*** Opening PROVIDED ENTRIES ***

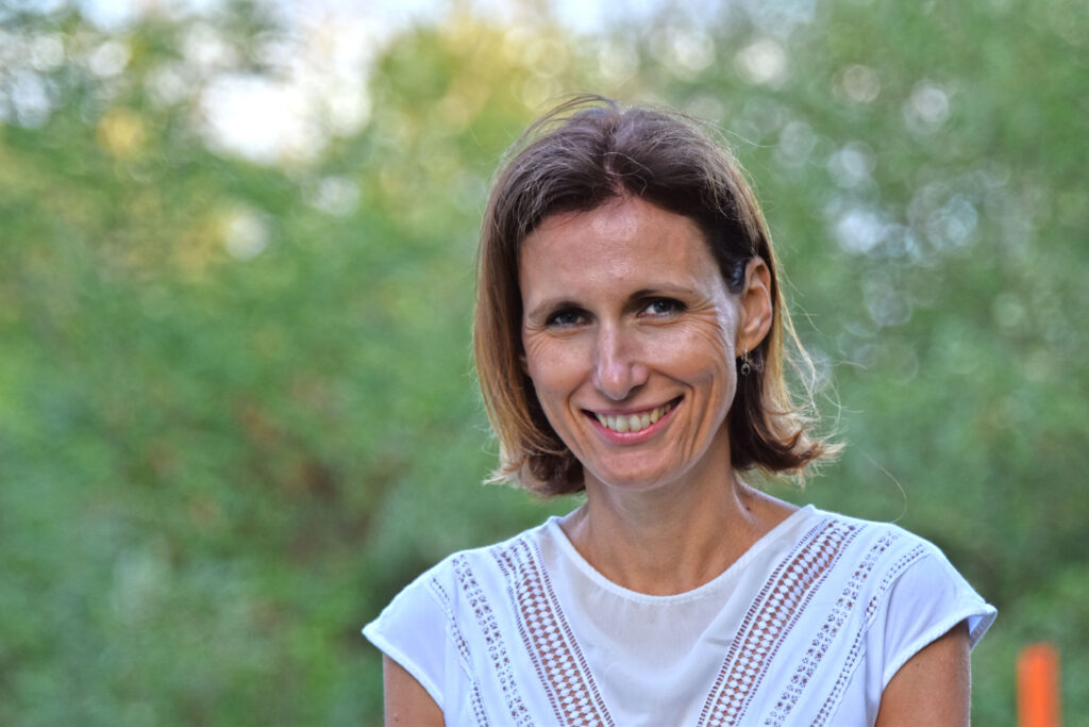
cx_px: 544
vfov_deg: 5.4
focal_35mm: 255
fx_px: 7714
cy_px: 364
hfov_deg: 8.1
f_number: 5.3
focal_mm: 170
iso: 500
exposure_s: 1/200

*** Closing PROVIDED ENTRIES ***
*** Opening PROVIDED ENTRIES ***

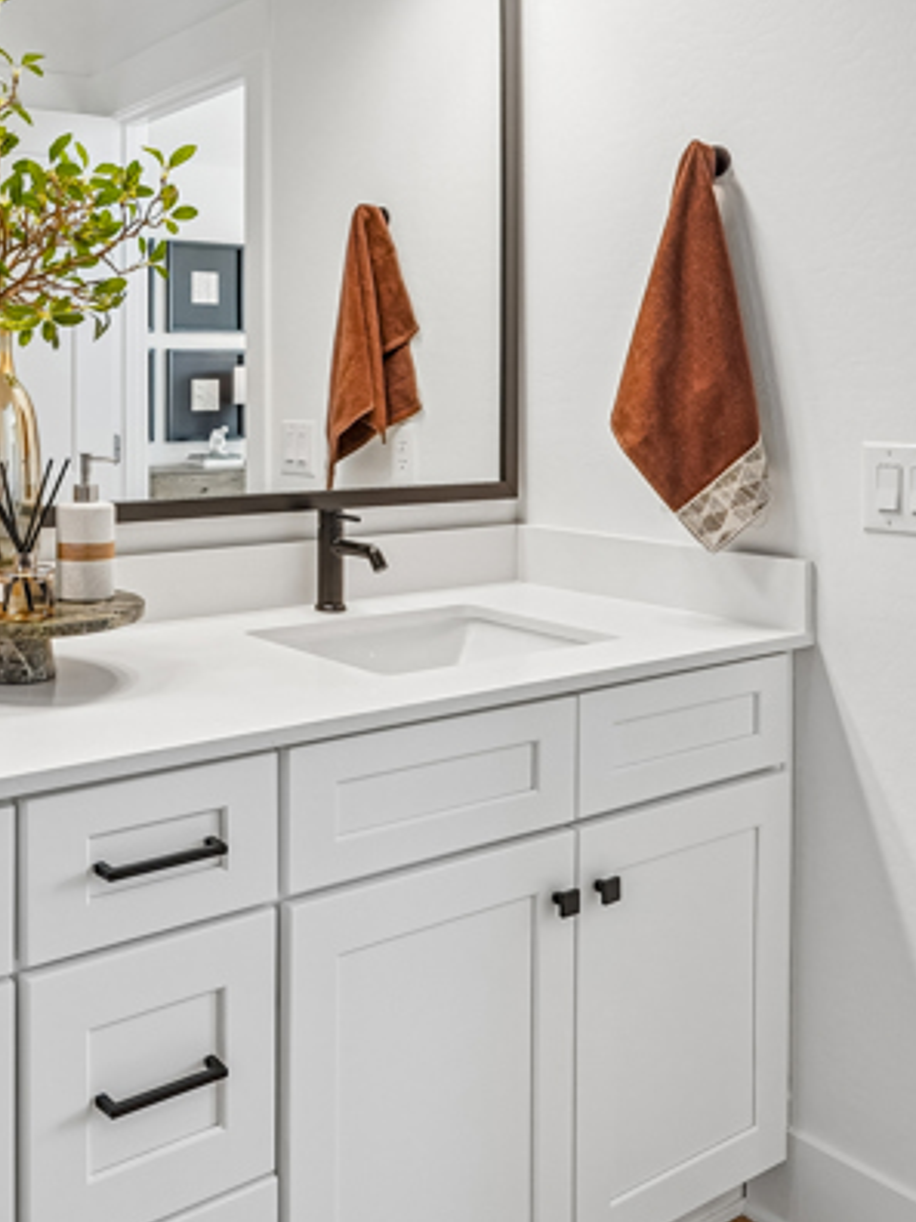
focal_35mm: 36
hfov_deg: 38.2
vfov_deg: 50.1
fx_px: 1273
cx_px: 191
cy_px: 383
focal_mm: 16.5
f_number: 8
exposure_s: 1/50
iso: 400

*** Closing PROVIDED ENTRIES ***
*** Opening PROVIDED ENTRIES ***

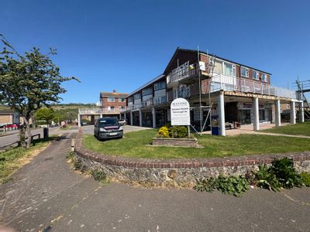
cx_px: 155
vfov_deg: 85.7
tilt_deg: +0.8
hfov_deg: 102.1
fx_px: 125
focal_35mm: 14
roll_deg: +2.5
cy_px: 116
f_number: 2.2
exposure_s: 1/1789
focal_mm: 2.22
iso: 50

*** Closing PROVIDED ENTRIES ***

Above are the lines; repeat exactly the ones from the line containing "focal_35mm: 255" down to the line containing "exposure_s: 1/200", both inclusive.

RESPONSE AREA:
focal_35mm: 255
fx_px: 7714
cy_px: 364
hfov_deg: 8.1
f_number: 5.3
focal_mm: 170
iso: 500
exposure_s: 1/200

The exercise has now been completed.